- _Goal of the exercise_:
In the entries below, the lines from the one with "is of adenocarcinoma" through the one with "immunohistochemical staining of" are to be copied exactly; both ends count.

- _The records_:
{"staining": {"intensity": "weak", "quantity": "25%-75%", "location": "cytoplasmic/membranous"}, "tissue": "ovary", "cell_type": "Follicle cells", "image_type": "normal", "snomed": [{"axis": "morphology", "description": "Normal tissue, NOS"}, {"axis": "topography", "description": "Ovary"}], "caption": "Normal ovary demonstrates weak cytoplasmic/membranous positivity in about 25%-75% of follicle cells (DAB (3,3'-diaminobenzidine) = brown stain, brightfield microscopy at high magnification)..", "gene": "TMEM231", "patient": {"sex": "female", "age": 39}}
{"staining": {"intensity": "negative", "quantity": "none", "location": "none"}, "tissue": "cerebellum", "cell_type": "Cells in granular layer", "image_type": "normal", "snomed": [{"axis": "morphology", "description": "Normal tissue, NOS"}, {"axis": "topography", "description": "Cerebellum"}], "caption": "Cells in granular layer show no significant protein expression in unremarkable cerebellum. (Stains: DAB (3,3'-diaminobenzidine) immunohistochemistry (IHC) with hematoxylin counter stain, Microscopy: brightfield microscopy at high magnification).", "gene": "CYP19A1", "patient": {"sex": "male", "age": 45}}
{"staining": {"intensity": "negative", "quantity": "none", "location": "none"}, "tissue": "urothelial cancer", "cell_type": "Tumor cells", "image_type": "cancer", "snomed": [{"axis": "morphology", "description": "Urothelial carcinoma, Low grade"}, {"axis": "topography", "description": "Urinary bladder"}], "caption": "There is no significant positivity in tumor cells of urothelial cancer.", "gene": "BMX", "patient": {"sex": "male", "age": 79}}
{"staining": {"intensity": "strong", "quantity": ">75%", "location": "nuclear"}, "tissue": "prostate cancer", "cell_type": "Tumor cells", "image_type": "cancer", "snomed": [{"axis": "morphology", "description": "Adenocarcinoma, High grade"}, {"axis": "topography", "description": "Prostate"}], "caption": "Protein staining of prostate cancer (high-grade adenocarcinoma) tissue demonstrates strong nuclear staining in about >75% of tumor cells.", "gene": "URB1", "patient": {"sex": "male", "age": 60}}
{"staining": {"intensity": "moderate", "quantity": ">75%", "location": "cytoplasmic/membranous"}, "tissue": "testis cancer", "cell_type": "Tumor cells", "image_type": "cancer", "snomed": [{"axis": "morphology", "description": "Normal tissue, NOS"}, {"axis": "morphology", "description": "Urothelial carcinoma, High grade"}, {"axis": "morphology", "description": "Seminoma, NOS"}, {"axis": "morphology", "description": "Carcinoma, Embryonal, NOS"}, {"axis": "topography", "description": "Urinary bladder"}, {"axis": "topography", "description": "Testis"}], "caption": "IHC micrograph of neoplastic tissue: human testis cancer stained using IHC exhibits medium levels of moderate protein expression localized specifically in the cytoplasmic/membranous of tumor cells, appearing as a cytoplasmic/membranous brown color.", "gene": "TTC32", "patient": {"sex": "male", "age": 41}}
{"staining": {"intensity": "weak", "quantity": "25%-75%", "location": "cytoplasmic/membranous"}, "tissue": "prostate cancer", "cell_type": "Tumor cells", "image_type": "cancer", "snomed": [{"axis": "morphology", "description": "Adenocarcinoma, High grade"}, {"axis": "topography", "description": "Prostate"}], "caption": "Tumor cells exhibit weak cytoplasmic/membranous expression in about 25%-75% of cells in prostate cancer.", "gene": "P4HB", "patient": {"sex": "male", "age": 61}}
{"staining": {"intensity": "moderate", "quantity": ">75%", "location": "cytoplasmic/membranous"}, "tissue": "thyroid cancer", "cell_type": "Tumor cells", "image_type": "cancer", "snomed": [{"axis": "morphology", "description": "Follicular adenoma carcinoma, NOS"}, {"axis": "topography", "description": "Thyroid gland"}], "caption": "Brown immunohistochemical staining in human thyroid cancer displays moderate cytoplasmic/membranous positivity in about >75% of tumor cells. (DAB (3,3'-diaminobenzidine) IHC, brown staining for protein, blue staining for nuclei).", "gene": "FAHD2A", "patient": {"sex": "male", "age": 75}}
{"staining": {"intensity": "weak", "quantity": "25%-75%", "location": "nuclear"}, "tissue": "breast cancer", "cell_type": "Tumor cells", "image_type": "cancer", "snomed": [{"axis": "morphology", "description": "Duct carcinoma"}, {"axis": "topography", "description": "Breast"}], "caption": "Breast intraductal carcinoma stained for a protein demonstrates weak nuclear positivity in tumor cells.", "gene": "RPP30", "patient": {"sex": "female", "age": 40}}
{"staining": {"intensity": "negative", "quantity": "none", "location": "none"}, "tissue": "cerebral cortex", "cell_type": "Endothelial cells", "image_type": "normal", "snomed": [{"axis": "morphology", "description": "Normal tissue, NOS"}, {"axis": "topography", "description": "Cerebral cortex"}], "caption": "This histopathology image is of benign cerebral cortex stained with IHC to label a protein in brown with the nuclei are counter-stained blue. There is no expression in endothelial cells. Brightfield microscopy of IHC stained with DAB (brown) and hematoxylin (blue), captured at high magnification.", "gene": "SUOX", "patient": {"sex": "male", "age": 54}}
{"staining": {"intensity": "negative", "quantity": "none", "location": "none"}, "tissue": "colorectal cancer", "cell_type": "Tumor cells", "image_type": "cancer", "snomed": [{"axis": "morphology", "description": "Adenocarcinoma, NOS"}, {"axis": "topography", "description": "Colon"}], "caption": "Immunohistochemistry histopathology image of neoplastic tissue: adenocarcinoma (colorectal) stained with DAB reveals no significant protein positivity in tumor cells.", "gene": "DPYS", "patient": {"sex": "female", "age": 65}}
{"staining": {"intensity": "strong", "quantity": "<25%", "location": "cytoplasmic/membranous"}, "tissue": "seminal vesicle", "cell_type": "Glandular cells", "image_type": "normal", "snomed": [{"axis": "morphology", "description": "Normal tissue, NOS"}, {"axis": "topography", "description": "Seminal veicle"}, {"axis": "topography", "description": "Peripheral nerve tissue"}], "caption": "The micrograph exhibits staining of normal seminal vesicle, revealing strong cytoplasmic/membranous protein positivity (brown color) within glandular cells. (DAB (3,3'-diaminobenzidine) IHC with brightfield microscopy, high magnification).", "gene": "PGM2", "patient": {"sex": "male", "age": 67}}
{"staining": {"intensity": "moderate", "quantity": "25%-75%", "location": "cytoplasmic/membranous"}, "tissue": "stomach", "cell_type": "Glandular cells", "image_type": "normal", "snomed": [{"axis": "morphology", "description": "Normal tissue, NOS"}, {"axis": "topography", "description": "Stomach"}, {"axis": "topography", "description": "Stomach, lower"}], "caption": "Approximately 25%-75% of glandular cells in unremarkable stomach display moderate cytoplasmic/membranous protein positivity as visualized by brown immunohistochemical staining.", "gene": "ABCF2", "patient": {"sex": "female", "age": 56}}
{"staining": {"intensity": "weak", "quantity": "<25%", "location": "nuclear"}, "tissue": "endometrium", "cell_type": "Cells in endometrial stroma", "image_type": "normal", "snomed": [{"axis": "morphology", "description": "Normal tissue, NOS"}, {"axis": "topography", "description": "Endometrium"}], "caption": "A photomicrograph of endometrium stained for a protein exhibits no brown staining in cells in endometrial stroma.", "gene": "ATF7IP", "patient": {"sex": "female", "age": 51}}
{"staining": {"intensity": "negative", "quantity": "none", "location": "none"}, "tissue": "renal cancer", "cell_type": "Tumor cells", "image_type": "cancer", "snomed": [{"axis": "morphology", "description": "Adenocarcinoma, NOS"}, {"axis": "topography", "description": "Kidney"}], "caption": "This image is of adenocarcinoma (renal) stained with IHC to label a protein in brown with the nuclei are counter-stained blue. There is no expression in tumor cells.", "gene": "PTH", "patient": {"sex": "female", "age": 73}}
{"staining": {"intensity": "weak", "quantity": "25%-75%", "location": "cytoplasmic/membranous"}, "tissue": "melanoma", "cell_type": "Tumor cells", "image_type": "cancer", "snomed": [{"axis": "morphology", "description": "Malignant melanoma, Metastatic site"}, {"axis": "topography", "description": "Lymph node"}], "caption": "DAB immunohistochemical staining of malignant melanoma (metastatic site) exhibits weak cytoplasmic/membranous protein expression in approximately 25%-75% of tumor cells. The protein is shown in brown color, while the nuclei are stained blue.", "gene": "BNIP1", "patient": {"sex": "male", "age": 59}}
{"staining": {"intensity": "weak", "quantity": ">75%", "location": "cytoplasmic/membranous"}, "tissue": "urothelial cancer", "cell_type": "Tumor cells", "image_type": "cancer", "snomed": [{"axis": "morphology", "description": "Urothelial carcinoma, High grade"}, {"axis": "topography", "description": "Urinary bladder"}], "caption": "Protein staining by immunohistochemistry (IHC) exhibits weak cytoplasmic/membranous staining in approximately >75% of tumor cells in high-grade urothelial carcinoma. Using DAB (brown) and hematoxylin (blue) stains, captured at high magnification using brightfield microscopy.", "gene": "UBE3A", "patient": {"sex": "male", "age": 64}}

- _Output for this exercise_:
{"staining": {"intensity": "negative", "quantity": "none", "location": "none"}, "tissue": "renal cancer", "cell_type": "Tumor cells", "image_type": "cancer", "snomed": [{"axis": "morphology", "description": "Adenocarcinoma, NOS"}, {"axis": "topography", "description": "Kidney"}], "caption": "This image is of adenocarcinoma (renal) stained with IHC to label a protein in brown with the nuclei are counter-stained blue. There is no expression in tumor cells.", "gene": "PTH", "patient": {"sex": "female", "age": 73}}
{"staining": {"intensity": "weak", "quantity": "25%-75%", "location": "cytoplasmic/membranous"}, "tissue": "melanoma", "cell_type": "Tumor cells", "image_type": "cancer", "snomed": [{"axis": "morphology", "description": "Malignant melanoma, Metastatic site"}, {"axis": "topography", "description": "Lymph node"}], "caption": "DAB immunohistochemical staining of malignant melanoma (metastatic site) exhibits weak cytoplasmic/membranous protein expression in approximately 25%-75% of tumor cells. The protein is shown in brown color, while the nuclei are stained blue.", "gene": "BNIP1", "patient": {"sex": "male", "age": 59}}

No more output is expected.